Só percebi que ainda estava de mãos dadas com meu chefe quando ele me soltou e fechou a porta.

- Obrigado, estou tão aliviado que não sei sequer como agradecer...

- Ela disse que vai ter uma festa?

- Sim, só para familiares e amigos íntimos.

- Essas pessoas não conhecem a verdadeira Daniela?

- Não, a Daniela nasceu aqui em São Paulo, eu sou de Ipiaú, uma pequena cidade no sul da Bahia. Meus parentes que moram aqui agora só conhecem a mesma Daniela que a minha filha conhece, uma moça tímida que detestava fotografias e que me deixou para seguir a vocação.

- Você engana todo mundo? É isso?

- Eu mataria todo mundo pela minha filha, quanto mais mentir. Minto e não me arrependo, meu arrependimento maior foi não ter dito que a mãe tinha morrido, mas pensei que se ela voltasse isso seria complicado.

- E se ela voltar agora? Vier para a festa, por exemplo?

- Daniela se casou com um turco e vive na Europa. Pelo que sei, há filhos e a menor vontade de lembrar que existe alguém aqui com seu sangue...

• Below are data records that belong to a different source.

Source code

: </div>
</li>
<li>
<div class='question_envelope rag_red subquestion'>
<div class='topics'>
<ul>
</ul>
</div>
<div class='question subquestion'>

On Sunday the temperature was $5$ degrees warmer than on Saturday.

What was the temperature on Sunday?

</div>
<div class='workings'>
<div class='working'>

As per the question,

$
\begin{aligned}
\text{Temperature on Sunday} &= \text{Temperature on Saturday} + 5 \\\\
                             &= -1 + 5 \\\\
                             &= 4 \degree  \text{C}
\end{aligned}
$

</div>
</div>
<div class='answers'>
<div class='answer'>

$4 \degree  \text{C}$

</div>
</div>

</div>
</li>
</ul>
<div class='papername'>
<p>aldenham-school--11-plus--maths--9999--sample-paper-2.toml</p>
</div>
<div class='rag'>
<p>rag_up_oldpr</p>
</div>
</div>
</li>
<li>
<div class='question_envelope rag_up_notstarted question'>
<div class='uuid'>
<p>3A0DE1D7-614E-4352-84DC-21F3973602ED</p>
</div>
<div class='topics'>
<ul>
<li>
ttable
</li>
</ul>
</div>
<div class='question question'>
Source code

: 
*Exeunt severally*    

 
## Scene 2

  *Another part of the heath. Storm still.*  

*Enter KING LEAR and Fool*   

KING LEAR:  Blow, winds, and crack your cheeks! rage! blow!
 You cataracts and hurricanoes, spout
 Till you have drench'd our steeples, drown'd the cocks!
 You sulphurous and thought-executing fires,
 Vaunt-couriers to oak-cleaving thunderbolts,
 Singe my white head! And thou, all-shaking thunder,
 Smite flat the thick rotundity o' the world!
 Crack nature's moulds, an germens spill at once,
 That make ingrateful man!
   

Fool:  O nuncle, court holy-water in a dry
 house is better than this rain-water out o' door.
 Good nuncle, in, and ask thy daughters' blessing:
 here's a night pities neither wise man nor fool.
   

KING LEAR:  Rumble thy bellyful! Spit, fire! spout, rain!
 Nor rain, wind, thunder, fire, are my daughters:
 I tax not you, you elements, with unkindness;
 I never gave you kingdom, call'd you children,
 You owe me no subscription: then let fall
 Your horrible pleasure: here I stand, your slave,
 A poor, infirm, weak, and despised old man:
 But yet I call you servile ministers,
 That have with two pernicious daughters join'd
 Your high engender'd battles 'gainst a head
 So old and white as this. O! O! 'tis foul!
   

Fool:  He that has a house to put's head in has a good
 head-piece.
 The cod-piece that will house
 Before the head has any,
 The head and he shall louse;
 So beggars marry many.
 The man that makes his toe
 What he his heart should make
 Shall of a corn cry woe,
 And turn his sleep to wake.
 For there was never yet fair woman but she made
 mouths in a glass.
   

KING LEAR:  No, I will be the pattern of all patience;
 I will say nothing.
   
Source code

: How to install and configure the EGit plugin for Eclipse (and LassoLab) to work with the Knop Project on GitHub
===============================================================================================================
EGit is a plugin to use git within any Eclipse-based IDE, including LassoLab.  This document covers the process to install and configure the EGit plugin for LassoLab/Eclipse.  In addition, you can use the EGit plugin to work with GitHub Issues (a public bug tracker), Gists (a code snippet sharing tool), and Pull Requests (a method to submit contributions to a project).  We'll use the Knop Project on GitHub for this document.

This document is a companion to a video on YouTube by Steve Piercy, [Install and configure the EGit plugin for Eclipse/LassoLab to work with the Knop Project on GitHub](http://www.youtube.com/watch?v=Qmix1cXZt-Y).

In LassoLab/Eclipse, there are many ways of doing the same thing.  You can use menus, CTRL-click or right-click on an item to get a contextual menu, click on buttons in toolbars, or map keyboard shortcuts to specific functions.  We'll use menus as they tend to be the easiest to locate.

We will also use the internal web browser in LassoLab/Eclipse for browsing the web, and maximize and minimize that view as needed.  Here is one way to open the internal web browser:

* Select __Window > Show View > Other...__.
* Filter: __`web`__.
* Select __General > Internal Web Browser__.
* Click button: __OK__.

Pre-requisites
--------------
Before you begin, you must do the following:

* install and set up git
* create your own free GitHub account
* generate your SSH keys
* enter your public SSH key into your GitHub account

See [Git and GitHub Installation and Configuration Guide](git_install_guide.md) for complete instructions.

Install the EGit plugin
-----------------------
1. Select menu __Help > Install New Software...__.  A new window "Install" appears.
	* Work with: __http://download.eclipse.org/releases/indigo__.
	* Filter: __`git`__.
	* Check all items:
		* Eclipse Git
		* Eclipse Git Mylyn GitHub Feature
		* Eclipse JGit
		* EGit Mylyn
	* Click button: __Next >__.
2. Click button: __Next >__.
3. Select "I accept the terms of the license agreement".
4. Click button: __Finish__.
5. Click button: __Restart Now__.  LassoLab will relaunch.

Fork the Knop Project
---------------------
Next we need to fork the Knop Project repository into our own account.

- Agora a pouco você me disse que não fazia ideia de onde essa mãe estava e...

- Eu menti, gostou? Eu teria te contado qualquer história que fizesse você fingir que era a mãe dela. Você tem o mesmo nome, isso é um trunfo...

- Você me trouxe aqui com esse objetivo? - O encarei e ele riu.

- Não, mas cheguei a pensar nisso enquanto estávamos no carro. Tem mais...

- Mais? - Meneei a cabeça.

- Eu sou apaixonado por minha esposa, qualquer mulher nesse período foi apenas necessidade física, por isso nunca casei, nem tive namoradas. Na realidade não quero que minha filha tenha uma madrasta.

- E a Daniela te largou? E você sofre por isso, sei...

- Não, eu pinto nosso relacionamento como uma espera, então vou ter de colocar a mão na sua cintura durante a festa...

- Você o quê?

- Te abraçar, te olhar assim... - Ele se aproximou de mim e o olhar dele foi tão carregado de desejo que quase caí sentada no chão.

- Nada de abraços... - Tentei me manter segura.

- Dois meses e você contrata e demite quem quiser. Pode cuidar de cada detalhe do seu projeto para a empresa.

- Quem eu quiser?

- Se minha mão puder ficar assim durante alguns momentos... - A mão dele acarinhou minha cintura, meu olhar pousou na boca rosada. - Você pegou o espírito. Quem te vê agora até acha que você quer me beijar.

- Você está louco! - Soltei a mão dele da minha cintura e senti que ainda queimava com o toque, naquele momento parecia uma adolescente tola e impressionável.

- Apenas te elogiei.

- Sua mão na minha cintura só quando tiver gente presente. Eu quero três meses para apresentar lucro e você demite aquelas modeletes que você contratou.

- Certo. - Ele estendeu a mão num gesto de acordo, que eu correspondi. - Há um banheiro ali, naquela porta, nesse lado do closet tem algumas peças femininas, agulha e linhas, ajuste alguma que combine com seus sapatos. Quero ver se você é tão boa costureira quanto é chantagista. Eu te espero lá embaixo e, mais uma vez, obrigado.

Ele saiu fechando a porta atrás de si, peguei um dos vestidos e comecei a ajustá-lo na minha cintura.

Mal sabia naquele momento que a gente só escolhe começar a mentir. Não há o menor controle sobre quando parar.